優越的地位を利用した知的財産の不当取得
2019年06月20日
弁護士の佐藤剛志です。
先日(令和元年6月14日)、公正取引委員会が「製造業者のノウハウ・知的財産権を対象とした優越的地位の濫用行為等に関する実態調査報告書」を公表しました。
わが国の企業の内、中小企業が占める割合は99.7%にも関わらず、特許出願件数の84.7%は大企業等により行われていること、公正取引委員会に「優越的な地位にある事業者が取引先の製造業者からノウハウや知的財産権を不当に吸い上げている」との指摘が複数あったことから、この調査が行われたそうです。
この報告書は、公正取引委員会のHPで公開されており、
ノウハウを強制的に開示させられた後に内製化されたり、他の業者に発注先を変えられた、
単独で開発した技術にもかかわらず、取引先との共同出願の契約を締結させられた
など、複数の事例が紹介されています。
報告書では、このような現状に対して「我が国における競争が活力を喪失してしまうおそれがある。」との評価を加えています。

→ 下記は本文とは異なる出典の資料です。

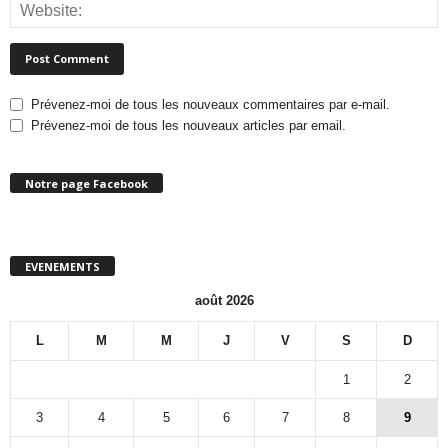
Prévenez-moi de tous les nouveaux commentaires par e-mail.
Prévenez-moi de tous les nouveaux articles par email.
Notre page Facebook
EVENEMENTS
août 2026
L
M
M
J
V
S
D
1
2
3
4
5
6
7
8
9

これは知的財産の問題だけではなく、以下の独占禁止法の目的から当然の指摘ですね。
独占禁止法(「私的独占の禁止及び公正取引の確保に関する法律」)
〔目的〕
第1条 この法律は、私的独占、不当な取引制限及び不公正な取引方法を禁止し、事業支配力の過度の集中を防止して、結合、協定等の方法による生産、販売、価格、技術等の不当な制限その他一切の事業活動の不当な拘束を排除することにより、公正且つ自由な競争を促進し、事業者の創意を発揮させ、事業活動を盛んにし、雇傭及び国民実所得の水準を高め、以て、一般消費者の利益を確保するとともに、国民経済の民主的で健全な発達を促進することを目的とする。